Only in the second half of the 18th century did a Greek educational movement in the spirit of the European Enlightenment awaken at the courts of the Danube principalities, where Greek hegemons ruled, as well as at the Greek universities in Bucharest and Iași, whose declared aim was to raise the level of education in occupied Greece. The Greek scholars who worked there, as well as A. Korais in Paris and R. Velestinlis in Vienna, with their scientific and literary work formed the basis for the emergence of a modern Greek literature, entirely in the sense of a national statehood and closely connected with the goal of liberation.
The signs for this were set during the liberation struggle (1821-26) and first in the area of lyric poetry by A. Kalvos and D. Solomos, whereby the exemplary character of their poetry differs considerably from one another: A. Kalvos wrote in the purist, antiquated language (Katharevusa); D. Solomos, on the other hand, wrote poetry in the living vernacular (Demotike) and thus laid the foundations of poetry in the newly founded Greek state (1830). The fact that Katharevusa initially remained the linguistic means of expression in the field of prose may be due to a need of the Greeks, at the zero point of their recent history, for historicity and an educational program of the young state determined by scholars.
But also in poetry from 1830 to 1880, a time that can be considered as modern Greek romanticism, the pathetic poetry of the “Athens School”, which emulated ancient Greek models, dominated.

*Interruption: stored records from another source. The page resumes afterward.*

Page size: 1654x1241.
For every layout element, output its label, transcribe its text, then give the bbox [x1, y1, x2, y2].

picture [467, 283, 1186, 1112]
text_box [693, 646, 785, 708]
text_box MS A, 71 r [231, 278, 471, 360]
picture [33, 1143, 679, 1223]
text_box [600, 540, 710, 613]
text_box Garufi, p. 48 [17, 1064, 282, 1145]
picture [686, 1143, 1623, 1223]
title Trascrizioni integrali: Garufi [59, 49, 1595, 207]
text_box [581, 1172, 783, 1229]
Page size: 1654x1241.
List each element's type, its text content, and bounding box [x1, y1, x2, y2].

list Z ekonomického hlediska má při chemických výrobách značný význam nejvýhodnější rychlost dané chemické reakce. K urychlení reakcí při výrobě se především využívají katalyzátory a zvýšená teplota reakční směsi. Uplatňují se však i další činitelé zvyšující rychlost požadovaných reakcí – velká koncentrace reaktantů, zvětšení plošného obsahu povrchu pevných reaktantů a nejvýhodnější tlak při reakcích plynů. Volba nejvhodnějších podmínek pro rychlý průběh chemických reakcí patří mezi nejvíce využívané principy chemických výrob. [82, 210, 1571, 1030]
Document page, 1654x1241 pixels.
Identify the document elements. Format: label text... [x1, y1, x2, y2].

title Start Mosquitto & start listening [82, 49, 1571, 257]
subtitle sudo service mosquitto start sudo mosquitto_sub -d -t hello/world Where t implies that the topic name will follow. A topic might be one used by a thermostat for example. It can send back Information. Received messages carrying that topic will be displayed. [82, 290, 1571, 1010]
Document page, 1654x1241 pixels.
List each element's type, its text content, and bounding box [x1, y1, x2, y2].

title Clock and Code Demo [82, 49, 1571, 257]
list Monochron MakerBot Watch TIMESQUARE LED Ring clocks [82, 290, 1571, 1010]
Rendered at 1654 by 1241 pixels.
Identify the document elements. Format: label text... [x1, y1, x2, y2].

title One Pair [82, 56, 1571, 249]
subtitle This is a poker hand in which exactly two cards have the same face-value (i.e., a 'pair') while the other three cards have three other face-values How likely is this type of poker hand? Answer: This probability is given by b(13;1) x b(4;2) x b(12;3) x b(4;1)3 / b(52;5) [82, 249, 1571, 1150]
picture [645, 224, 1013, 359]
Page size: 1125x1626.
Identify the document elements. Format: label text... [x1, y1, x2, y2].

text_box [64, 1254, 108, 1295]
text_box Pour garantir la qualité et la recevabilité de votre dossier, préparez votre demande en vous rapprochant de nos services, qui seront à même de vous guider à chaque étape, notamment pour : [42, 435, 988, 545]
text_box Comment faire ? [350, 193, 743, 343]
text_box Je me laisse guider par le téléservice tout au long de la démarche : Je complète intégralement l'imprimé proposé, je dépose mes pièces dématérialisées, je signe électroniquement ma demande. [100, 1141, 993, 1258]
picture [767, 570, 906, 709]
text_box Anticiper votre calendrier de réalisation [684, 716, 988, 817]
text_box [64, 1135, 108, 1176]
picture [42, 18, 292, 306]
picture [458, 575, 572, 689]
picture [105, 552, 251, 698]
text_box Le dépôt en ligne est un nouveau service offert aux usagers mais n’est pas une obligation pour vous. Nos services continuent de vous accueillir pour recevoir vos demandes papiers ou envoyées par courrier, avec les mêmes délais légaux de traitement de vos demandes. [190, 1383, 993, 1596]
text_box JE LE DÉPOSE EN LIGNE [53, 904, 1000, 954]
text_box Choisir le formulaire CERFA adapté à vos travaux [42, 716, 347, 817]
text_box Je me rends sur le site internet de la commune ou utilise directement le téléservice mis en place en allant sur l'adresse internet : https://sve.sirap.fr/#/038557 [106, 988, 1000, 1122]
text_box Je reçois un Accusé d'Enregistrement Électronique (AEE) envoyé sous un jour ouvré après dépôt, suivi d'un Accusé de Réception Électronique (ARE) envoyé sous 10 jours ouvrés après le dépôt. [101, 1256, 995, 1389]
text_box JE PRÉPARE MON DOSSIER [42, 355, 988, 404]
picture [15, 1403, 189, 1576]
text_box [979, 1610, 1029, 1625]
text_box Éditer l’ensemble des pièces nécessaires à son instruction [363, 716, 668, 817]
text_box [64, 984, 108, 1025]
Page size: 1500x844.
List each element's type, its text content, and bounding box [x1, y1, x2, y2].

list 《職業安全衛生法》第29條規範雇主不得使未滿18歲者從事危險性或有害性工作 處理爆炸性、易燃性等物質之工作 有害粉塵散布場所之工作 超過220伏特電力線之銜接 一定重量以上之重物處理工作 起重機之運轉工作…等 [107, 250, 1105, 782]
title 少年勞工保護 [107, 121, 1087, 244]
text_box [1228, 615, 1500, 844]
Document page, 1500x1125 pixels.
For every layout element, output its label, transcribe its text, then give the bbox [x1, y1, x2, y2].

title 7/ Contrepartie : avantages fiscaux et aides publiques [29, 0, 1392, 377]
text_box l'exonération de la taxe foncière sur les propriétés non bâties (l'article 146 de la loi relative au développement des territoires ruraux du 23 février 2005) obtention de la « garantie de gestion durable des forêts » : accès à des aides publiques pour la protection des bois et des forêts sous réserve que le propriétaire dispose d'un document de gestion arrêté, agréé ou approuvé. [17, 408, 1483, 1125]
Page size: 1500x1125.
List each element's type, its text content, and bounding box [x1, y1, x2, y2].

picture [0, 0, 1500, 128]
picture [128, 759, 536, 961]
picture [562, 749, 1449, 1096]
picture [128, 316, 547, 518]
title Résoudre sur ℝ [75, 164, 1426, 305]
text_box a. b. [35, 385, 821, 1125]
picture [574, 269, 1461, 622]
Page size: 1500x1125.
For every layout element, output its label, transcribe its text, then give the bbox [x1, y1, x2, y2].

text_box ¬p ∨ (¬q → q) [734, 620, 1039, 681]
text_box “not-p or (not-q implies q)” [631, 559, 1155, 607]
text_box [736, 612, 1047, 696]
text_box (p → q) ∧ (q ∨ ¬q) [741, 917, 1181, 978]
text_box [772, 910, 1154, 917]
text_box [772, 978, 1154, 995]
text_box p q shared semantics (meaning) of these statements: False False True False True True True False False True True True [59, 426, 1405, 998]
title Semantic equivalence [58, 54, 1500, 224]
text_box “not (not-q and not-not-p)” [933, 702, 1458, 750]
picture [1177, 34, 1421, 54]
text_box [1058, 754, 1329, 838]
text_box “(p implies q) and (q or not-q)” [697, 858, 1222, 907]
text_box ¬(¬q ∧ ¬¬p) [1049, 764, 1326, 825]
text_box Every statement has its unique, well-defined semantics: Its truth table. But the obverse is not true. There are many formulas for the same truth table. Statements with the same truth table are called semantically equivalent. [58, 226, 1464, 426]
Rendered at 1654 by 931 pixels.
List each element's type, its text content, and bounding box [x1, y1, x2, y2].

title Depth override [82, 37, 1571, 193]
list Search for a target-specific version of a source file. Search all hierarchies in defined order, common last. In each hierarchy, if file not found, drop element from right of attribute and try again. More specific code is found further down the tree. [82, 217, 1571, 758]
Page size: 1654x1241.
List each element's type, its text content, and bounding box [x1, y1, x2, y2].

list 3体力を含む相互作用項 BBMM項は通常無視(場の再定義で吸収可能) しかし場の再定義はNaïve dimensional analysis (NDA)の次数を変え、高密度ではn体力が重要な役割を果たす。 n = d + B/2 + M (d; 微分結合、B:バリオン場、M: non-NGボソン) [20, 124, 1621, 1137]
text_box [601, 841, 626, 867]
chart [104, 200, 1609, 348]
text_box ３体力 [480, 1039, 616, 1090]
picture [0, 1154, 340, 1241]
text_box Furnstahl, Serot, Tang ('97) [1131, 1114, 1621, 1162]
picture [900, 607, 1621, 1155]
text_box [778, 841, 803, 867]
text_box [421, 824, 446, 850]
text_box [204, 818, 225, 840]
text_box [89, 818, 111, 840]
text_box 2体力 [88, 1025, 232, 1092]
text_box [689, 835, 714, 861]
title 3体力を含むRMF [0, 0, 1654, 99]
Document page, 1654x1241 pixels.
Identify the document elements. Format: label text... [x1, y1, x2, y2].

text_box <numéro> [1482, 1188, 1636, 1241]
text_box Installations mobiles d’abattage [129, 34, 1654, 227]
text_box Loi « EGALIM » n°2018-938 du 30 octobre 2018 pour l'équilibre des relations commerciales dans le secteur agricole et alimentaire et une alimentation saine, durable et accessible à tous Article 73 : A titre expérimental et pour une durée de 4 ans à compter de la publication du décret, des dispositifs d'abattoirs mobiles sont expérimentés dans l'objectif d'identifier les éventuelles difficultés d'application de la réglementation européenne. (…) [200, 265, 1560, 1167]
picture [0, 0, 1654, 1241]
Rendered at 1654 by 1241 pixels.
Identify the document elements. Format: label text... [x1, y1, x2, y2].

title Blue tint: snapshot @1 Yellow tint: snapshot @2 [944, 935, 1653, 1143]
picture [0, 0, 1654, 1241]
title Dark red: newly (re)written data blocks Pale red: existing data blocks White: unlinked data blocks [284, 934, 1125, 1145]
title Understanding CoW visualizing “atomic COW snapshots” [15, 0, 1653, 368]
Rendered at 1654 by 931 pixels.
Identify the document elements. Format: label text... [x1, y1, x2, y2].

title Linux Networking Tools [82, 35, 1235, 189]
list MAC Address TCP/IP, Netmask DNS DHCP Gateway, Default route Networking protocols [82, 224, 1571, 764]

It was not until the publication of the book “Meine Reise” (My Journey) (1888) by the linguist J. Psycharis, which was written in the vernacular, that a new era of modern Greek literature began, in which the connection to the poetry of D. Solomos and the Greek folk song was resumed. The dependence on Western models was replaced by the pursuit of an independent literature.
This led to the development of the Greek “Ithographia” (narrative description of customs), which took the place of the bourgeois novel in Greece because of the historical special path and the lack of an organically developing bourgeoisie. The stories and novellas show elements of the moral history or the homeland novel, but mostly went beyond the scope of the genre and were harbingers of the socially critical and psychological novel. The most important representative of the genre was the master of the Greek story A. Papadiamantis.
- Roidis and G. Visyinos were also significantly involved in the consolidation of a literary-critical consciousness and also wrote in Katharevusa.
At the same time the poets and storytellers of the generation of the “1880s” gathered around the strong personality of K. Palamas, who made living language a rich and dynamic means of expression. Lorentzos Mavilis (* 1860, † 1912), Ioannis Gryparis (* 1870, † 1942), A. Karkavitsas and G. Xenopoulos.
At the end of the 19th century there were also some stage works, dramatic idylls and moral descriptions, often with song interludes in the style of the vaudevilles.